§ TEXTE D'ÉTUDE
Le père refuse que s’installe un climat lourd, il est tout à sa joie, et son désir d’y voir entrer son fils est pressant ! Il aspire à lui faire comprendre combien lui, le père, tient, et a besoin, lui aussi, de cette relation : - "Vite"dira-t-il !

Il court encore, ne se tempère ni ne tempère l’urgence qu’il ressent à devoir faire les gestes servant à affermir la relation qui vient de se rétablir, car à imaginer comment les choses pourrait tourner : le fils à jamais perdu dans sa culpabilité, dans son besoin de mériter, perdu pour lui-même et pour le père, il y a effectivement urgence. Néanmoins, c’est aux serviteurs qu’il parle, et si le fils est implicitement invité à entrer dans cette joie, il sait qu’on ne force personne à se réjouir… et c’est avec tact qu’il se tourne vers les serviteurs, laissant à son fils le temps d’intégrer, d’atterrir…

Vite sortez le plus beau vêtement (litt. le premier) et habillez-le, donnez un anneau dans sa main, et des sandales pour ses pieds

Le "premier" vêtement : symbole de respect de soi, de dignité
Un anneau : symbole d’autorité et d’identité
Des sandales : symbole de liberté (les esclaves marchaient pieds nus)

Tout y est. Le fils voit l’objet de son désir, et de son besoin le plus profond être à portée de main. Ne lui reste plus qu'à faire les gestes d’appropriation...

§ CONSIGNE 1
D'après le texte d'étude, pourquoi le père parle-t-il aux serviteurs plutôt qu'à son fils ? Répondez en une à trois phrases.

§ EXTRAIT DE DONNÉES

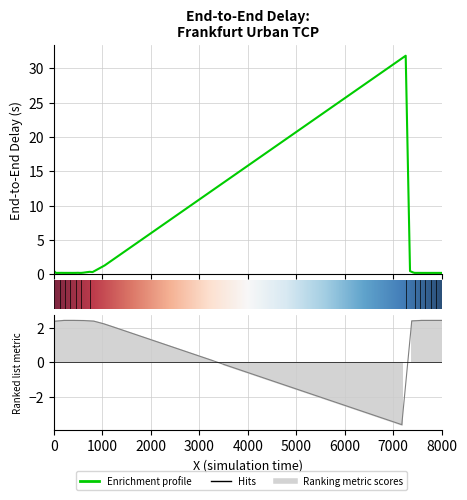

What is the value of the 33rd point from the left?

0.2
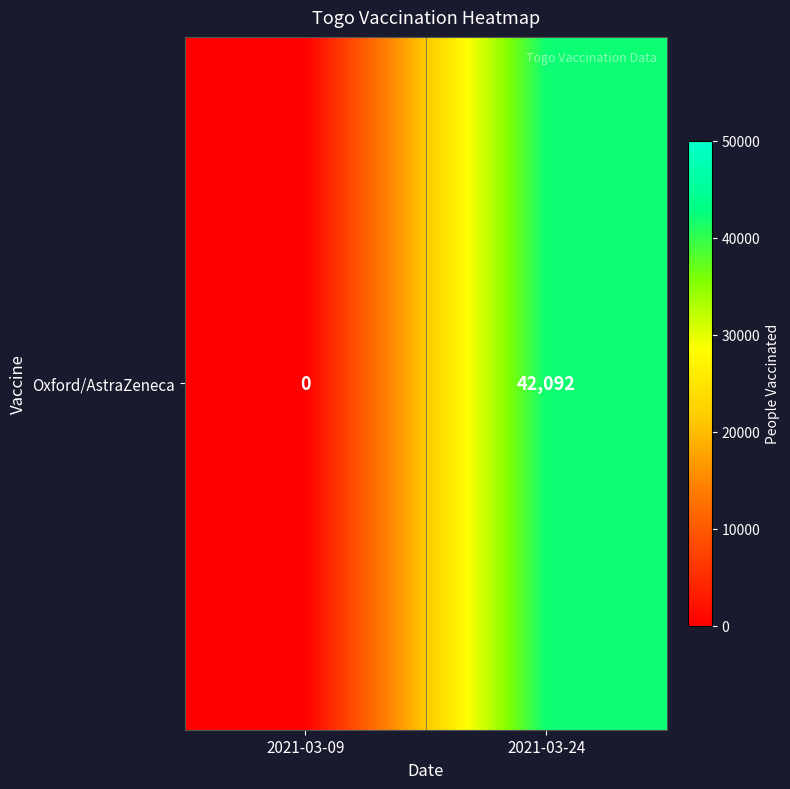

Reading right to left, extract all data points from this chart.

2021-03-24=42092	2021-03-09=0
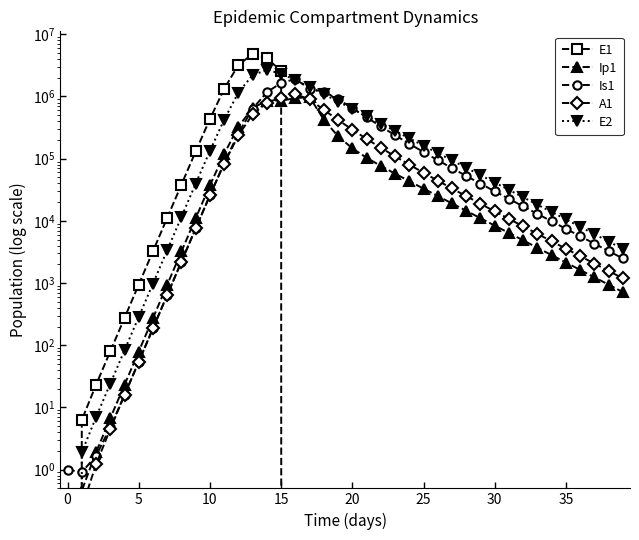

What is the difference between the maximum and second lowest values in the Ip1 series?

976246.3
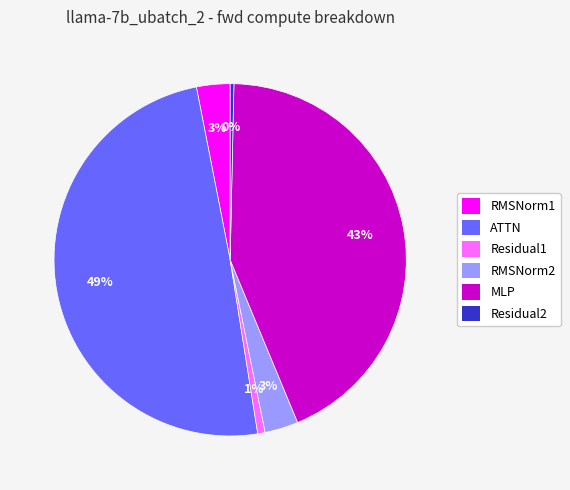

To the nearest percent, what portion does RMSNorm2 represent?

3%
--
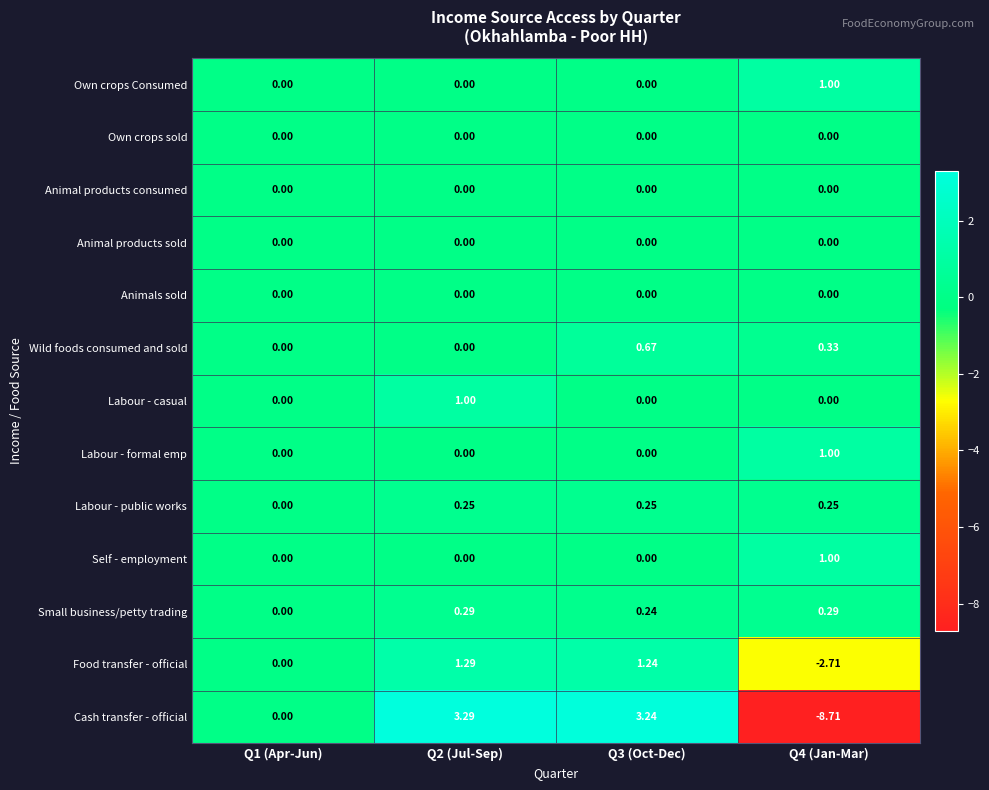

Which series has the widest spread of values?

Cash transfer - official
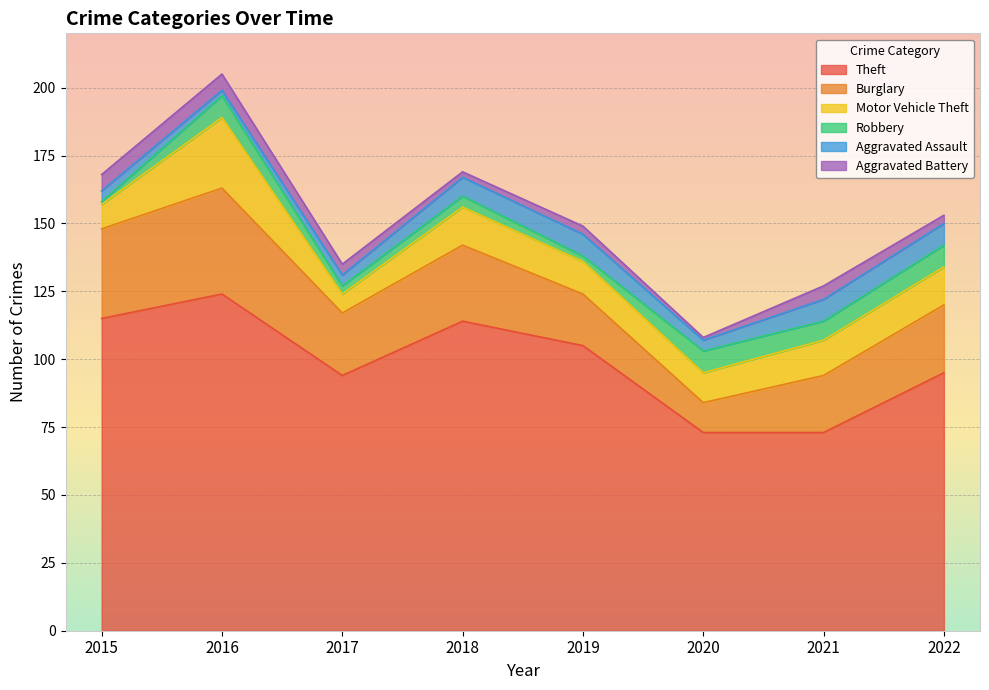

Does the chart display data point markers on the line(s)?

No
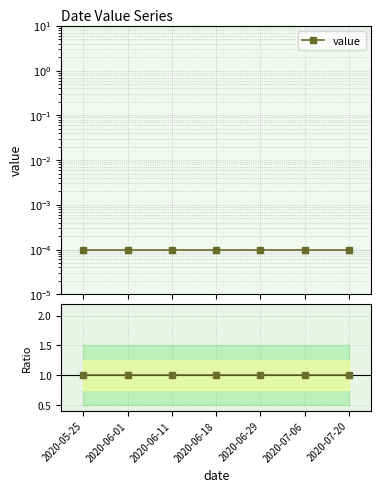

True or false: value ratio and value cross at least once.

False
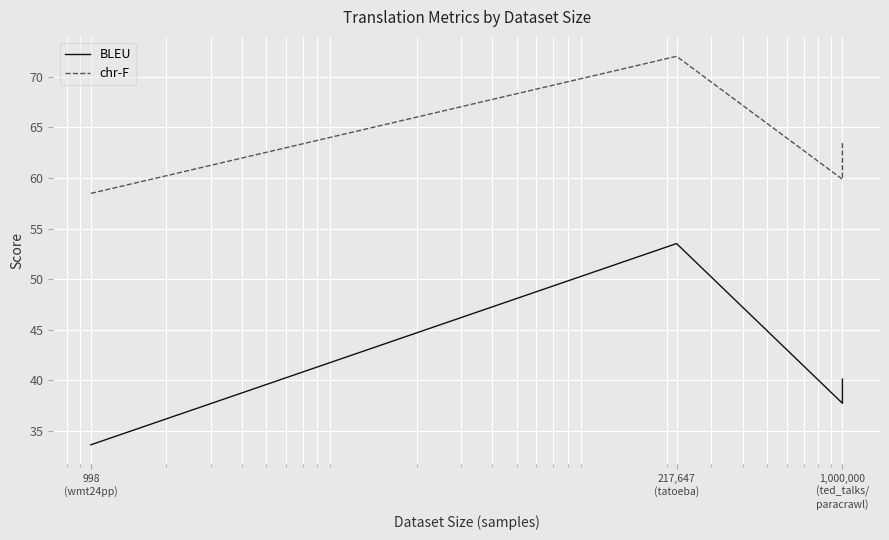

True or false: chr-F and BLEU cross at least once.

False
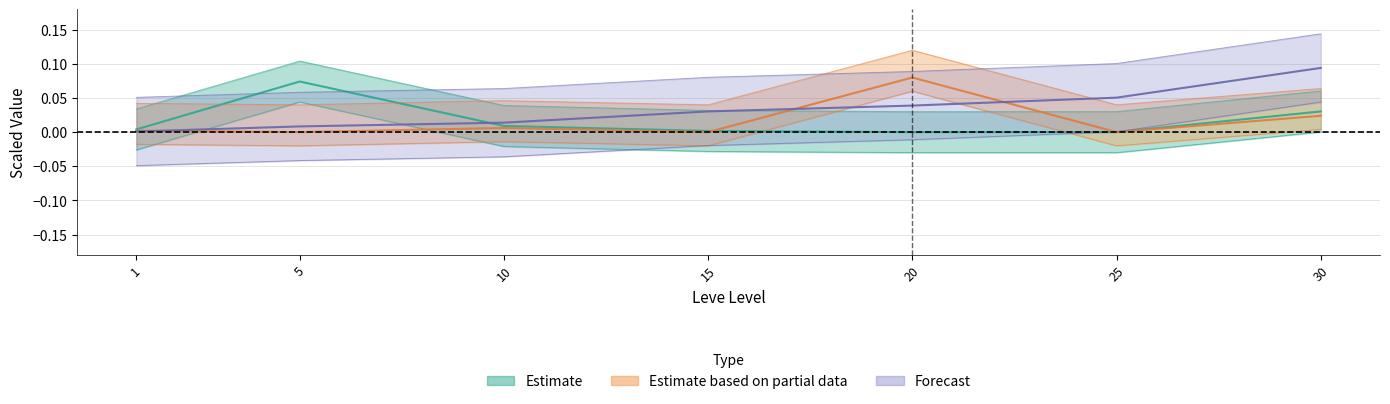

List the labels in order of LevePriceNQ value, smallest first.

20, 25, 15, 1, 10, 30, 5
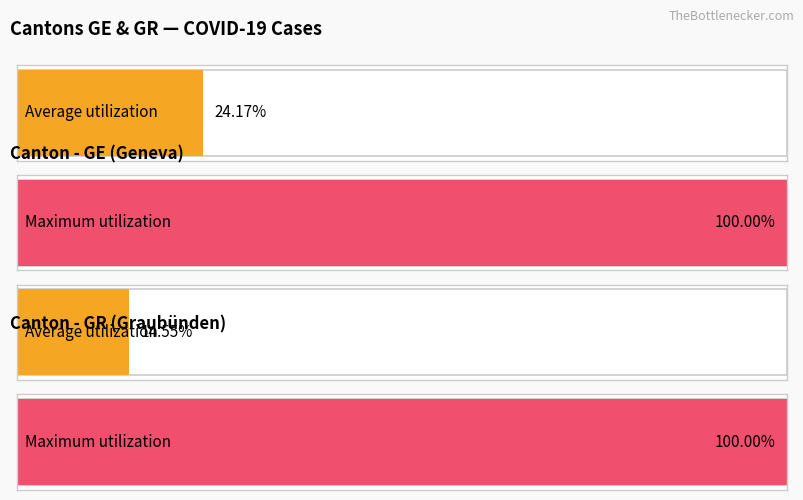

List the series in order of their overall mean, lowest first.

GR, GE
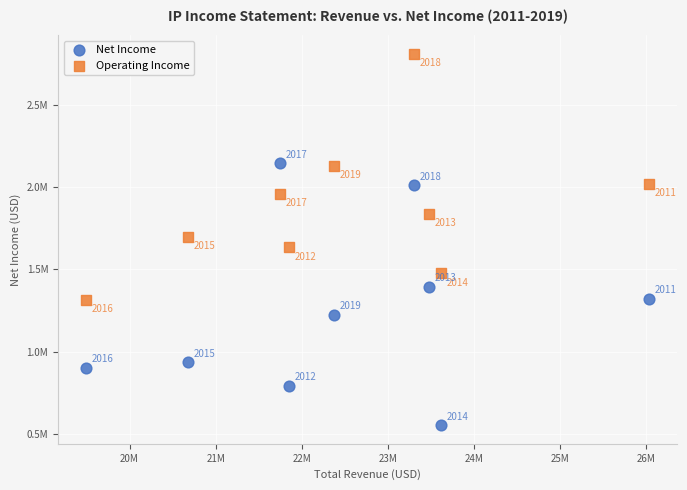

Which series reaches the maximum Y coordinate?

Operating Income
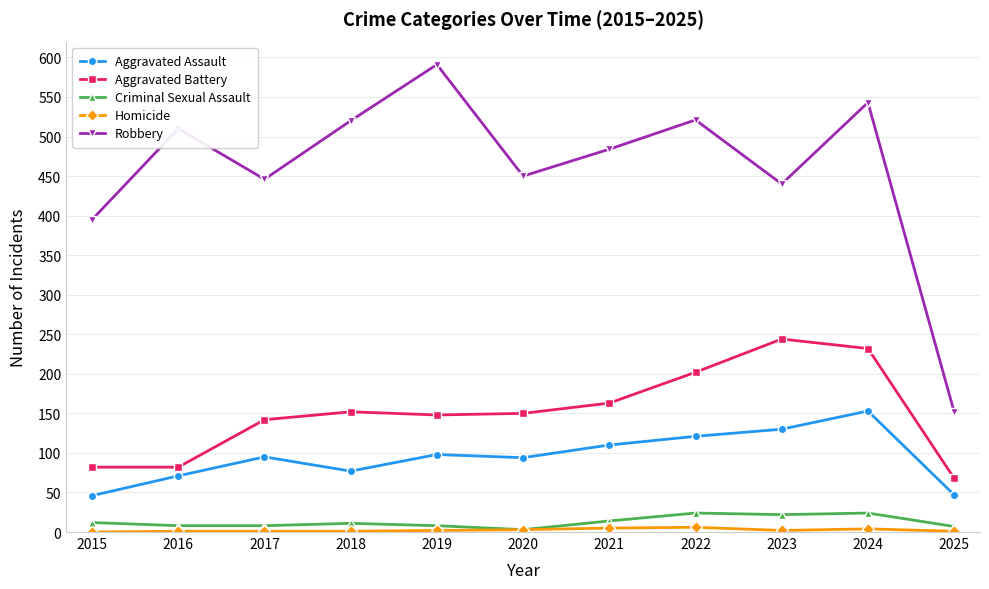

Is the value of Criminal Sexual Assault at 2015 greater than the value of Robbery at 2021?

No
==
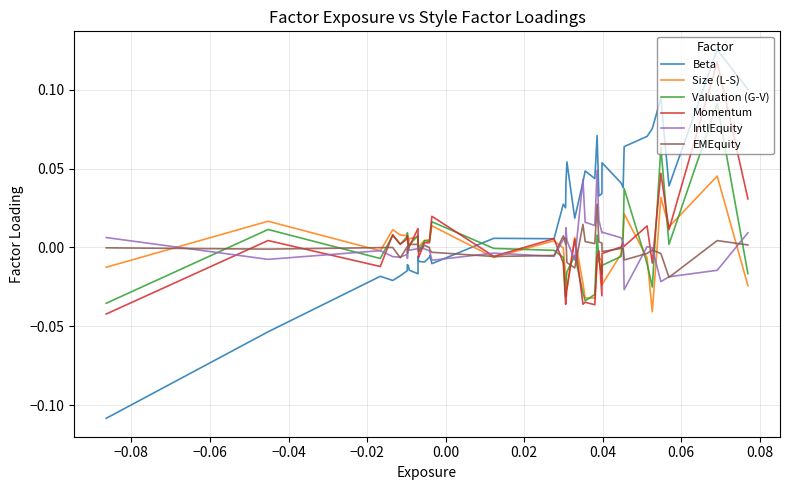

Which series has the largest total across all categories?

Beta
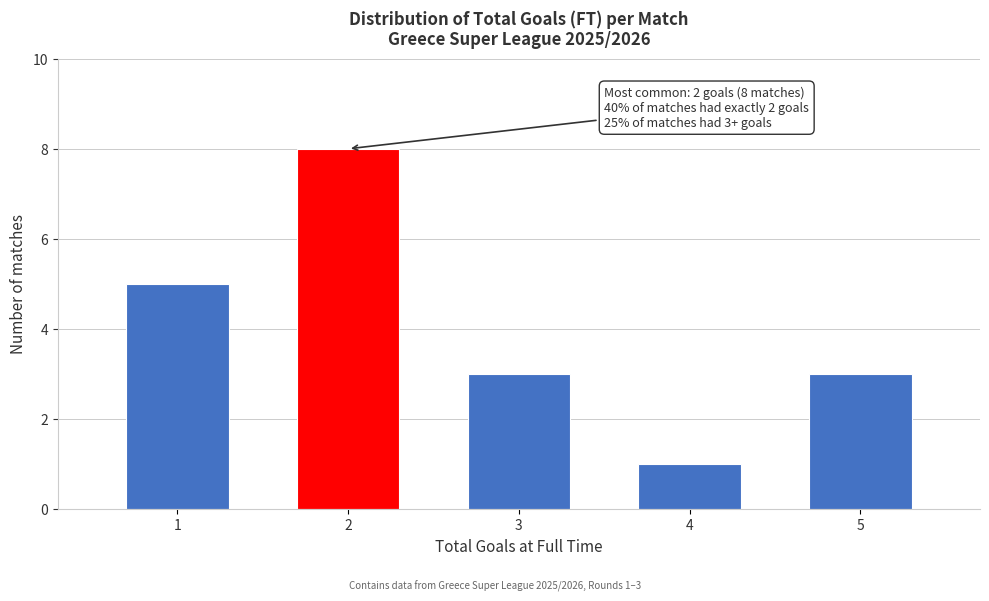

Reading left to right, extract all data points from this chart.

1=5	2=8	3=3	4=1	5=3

§ CONSIGNE 2
Comptez les lignes du listing où figure le mot « maximum » et indiquez seulement ce nombre.

§ VOTRE SOLUTION 1
Le père sait qu'on ne force personne à se réjouir. Il se tourne donc avec tact vers les serviteurs, ce qui laisse à son fils le temps d'intégrer ce qui arrive, d'atterrir.

§ VOTRE SOLUTION 2
2